Mr. Horwitz attributed the growth in the genre to an effort by academic scholars to satisfy the publishing requirements of academia and a growing national appetite to actually understand, to have true historical context, around present-day issues.

Mr. Railton artfully uses “The Chinese Exclusion Act” to frame our immigration policies as they actually were, as opposed to the various narratives ginned up by opposing sides of the current immigration spat.

Which brings us to the third reason why I care now about the Chinese Exclusion Act of 1880: I don’t know what’s true anymore. The thread of events and reasoning behind an issue du jour is instantly atomized by a hail storm of (mostly) electronically-delivered communication that quickly takes me to the “no mas” zone.

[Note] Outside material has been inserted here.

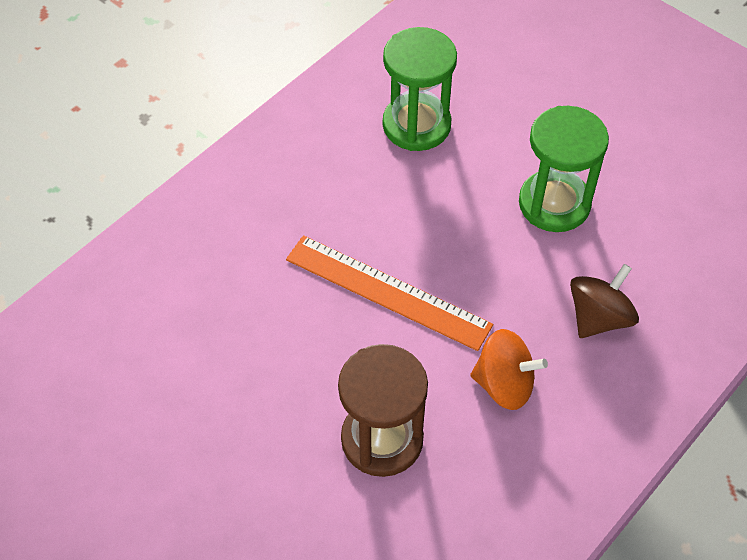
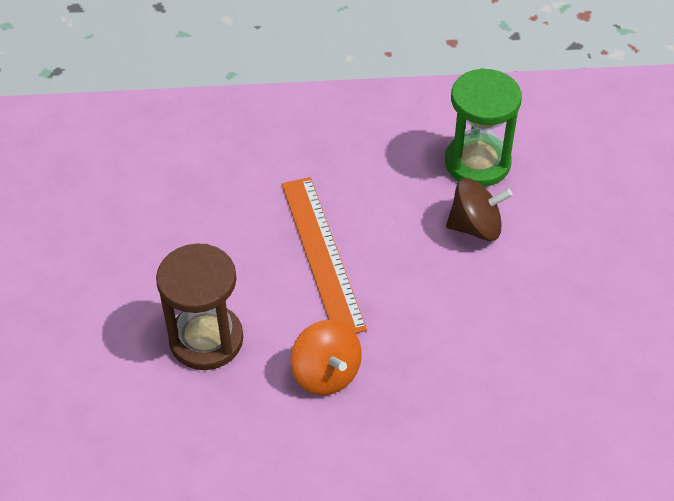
camera: 45 degrees right, 5 degrees down
(554, 204) = (513, 287): green hourglass -> none
(598, 317) = (448, 387): brown spinning top -> brown spinning top (475, 227)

But now, aha, we have a sizable group of scholars who submit their research to close factual scrutiny and are willing to recast it in a form that mainstream readers can ingest and use. In the national interest, they should be encouraged to continue, it seems to me.

Mr. Railton seems to be enjoying his attempts to set the record straight. “We can connect with each other more communally. Yes, setting the record straight, highlighting histories and stories, that’s the primary focus.

“There is no single point that defines a perspective. We need to be better informed and see where we go from there. Most Americans are interested and just don’t know. We should separate them from the people who are misinforming and misrepresenting histories. So, yes, I am definitely trying to push back,” he said.

“I think both [scholarly and public] outlets broaden the scope of what we have to say,” Mr. Railton continued, noting that he began a daily blog (americanstudier.blogspot.com) three years ago that has impacted both his writing style and his acuity around public issues. “Writing a daily blog changed my writing style to a more democratic form of writing. This book would not have been within the scope of my thinking without the blog.”

Reading scholarly writing can be a dusty business and Mr. Railton has enlivened the discussion with droll and subtle wit. But make no mistake, it requires close reading, even rereading, to get it. The hook for me was that I was getting the straight skinny and getting more informed in the process.

Author’s Talk with Ben Railton, 5:30–7 pm, Thursday, Nov. 21, M.V. Museum, Edgartown. In conjunction with ongoing exhibit A Taste for the Exotic. $12; $8 for members. For more information, email kfuller@mvmuseum.org.

Nov. 22: This article has been updated to reflect the fact that Arthur Railton is Ben Railton’s grandfather, not father.